Nokia packed five camera-lenses into its latest high-end flagship, but does more lenses mean better pictures? BRYAN TURNER took it for a test run.



Nokia is not new to the high-end mobile photography market. In 2012, it led Mobile World Congress (MWC) with its 41MP Nokia 808 PureView. This year, Nokia returned to MWC with its next PureView handset: the Nokia 9 PureView.

Instead of pushing megapixels, the mobile device maker chose to focus on intelligent exposure and sharp focus quality. It achieved this with a set of five cameras on the rear of the device – the most ever on the back of a handset. All of the lenses are 12MP f/1.8 lenses, and three of them are monochrome. The five lenses work in tandem to blend the best parts of a captured image. This is achieved through software image blending, which has been trained to know what’s good and bad about the image. 

Why monochrome? 

Lighting is dramatically improved with a monochrome sensor. About 2.9x more light can be captured with a monochrome sensor when compared to a conventional sensor. Huawei showed off the advantages of integrating a monochrome camera with the P9. 

Why three monochrome lenses? 

Detail can be captured at three different lighting settings, one to absorb a lot of light, one to absorb a little less light, and one to absorb very little light. These photos can then be blended into one great photo, without the user having to worry about setting the camera’s exposure manually.

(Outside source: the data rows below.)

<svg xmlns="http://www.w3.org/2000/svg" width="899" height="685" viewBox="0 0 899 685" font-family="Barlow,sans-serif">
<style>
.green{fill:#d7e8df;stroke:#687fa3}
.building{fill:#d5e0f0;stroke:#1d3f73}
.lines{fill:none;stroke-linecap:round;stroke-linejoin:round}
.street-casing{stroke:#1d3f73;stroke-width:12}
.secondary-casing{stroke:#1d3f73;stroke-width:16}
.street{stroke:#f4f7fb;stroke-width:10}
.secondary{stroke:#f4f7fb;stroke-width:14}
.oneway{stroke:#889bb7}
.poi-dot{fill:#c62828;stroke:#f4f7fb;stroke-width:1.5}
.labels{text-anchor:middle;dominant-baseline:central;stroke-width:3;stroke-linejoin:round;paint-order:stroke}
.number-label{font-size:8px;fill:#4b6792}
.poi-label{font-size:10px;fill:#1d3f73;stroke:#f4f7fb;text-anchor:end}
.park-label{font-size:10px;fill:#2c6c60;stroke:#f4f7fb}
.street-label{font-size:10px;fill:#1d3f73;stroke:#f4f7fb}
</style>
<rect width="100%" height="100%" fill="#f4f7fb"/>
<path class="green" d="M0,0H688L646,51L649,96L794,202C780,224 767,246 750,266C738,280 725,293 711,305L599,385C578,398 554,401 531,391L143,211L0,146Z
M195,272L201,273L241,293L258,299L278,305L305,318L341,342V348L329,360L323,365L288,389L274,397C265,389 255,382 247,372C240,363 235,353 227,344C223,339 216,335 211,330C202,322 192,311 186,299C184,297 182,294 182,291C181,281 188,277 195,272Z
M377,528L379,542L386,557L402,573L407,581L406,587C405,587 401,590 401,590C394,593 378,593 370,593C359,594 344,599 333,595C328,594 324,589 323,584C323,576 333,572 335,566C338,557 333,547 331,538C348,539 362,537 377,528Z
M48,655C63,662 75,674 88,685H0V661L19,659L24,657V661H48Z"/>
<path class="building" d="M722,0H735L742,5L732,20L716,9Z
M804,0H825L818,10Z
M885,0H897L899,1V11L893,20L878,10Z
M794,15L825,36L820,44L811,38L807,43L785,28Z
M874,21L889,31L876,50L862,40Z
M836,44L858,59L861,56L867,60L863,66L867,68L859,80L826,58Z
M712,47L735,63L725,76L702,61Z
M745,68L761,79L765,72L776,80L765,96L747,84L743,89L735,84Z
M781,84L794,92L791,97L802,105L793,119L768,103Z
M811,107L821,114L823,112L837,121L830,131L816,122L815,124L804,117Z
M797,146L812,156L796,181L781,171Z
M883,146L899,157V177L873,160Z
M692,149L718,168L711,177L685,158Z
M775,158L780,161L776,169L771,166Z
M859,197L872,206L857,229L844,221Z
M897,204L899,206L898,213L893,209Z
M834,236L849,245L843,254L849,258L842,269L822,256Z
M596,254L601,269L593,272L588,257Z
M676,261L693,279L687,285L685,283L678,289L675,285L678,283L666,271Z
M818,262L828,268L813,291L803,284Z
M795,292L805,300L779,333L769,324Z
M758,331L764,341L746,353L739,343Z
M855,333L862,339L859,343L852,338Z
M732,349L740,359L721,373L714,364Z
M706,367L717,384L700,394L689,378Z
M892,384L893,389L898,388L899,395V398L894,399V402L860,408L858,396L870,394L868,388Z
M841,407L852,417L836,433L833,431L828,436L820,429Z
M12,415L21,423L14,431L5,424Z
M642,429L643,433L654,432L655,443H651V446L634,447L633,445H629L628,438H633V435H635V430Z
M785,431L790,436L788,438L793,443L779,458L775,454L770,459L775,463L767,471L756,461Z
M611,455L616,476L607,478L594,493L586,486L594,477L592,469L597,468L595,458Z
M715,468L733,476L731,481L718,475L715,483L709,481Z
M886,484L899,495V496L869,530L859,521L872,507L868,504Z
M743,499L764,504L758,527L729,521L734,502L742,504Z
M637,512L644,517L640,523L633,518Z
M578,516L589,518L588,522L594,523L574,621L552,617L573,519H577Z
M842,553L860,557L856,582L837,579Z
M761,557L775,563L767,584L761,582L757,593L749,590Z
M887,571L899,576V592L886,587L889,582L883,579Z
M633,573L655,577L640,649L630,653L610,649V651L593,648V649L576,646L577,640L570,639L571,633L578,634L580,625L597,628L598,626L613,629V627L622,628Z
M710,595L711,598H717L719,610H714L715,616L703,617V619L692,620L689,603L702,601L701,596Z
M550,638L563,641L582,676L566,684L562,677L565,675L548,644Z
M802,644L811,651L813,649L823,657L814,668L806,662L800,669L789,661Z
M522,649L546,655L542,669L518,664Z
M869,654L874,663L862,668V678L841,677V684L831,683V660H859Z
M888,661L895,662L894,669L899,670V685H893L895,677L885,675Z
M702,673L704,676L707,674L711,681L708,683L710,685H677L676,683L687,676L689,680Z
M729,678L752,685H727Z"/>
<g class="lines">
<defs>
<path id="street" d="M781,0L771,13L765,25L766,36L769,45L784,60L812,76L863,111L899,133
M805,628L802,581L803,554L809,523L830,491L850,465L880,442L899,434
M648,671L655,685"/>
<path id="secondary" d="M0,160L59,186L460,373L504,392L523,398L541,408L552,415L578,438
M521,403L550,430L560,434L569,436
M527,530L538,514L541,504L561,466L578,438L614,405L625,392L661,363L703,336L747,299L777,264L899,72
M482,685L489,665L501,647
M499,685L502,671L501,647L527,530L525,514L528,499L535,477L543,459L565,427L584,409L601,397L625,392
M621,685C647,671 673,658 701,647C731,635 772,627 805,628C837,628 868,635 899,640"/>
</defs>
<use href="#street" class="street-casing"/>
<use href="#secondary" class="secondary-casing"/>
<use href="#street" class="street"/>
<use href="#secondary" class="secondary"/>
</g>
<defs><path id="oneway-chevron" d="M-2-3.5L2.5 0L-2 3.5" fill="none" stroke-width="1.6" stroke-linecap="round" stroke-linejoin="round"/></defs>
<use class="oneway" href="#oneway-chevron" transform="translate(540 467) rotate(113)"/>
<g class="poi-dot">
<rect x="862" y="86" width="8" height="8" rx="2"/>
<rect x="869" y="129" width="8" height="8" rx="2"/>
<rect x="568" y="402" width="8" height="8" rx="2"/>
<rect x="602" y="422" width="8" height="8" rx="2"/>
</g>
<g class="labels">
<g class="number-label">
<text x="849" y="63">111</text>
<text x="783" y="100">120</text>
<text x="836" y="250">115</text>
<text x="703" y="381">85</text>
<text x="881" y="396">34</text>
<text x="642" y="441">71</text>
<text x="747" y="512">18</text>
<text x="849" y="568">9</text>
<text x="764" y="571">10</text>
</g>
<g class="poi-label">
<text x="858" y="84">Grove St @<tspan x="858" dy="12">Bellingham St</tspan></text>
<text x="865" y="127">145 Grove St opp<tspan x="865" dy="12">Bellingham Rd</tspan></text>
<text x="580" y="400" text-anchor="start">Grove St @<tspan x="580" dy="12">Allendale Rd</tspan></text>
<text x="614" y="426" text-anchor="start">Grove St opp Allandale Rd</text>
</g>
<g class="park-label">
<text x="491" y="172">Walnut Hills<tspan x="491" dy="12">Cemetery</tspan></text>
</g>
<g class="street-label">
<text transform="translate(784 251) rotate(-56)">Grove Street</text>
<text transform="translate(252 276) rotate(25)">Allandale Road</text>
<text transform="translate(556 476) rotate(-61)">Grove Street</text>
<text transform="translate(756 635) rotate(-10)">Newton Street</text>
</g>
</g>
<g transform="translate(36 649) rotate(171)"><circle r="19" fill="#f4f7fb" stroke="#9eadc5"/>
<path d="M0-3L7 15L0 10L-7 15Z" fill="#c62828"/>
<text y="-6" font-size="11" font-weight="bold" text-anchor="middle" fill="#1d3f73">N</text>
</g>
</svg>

The monochrome mode captures photos in crisp detail, while giving an authentic dramatic monochrome photography feel.

Only five lenses have been mentioned so far but the back of the device sports seven holes. The sixth hole is for the flash and the seventh is for the depth sensor. This sensor captures the depth of an image, so autofocus can be a little sharper and focus depth on bokeh images can be adjusted after the picture is taken. This adjustment feature is especially useful when a subject’s hair has been “bokeh’d out”.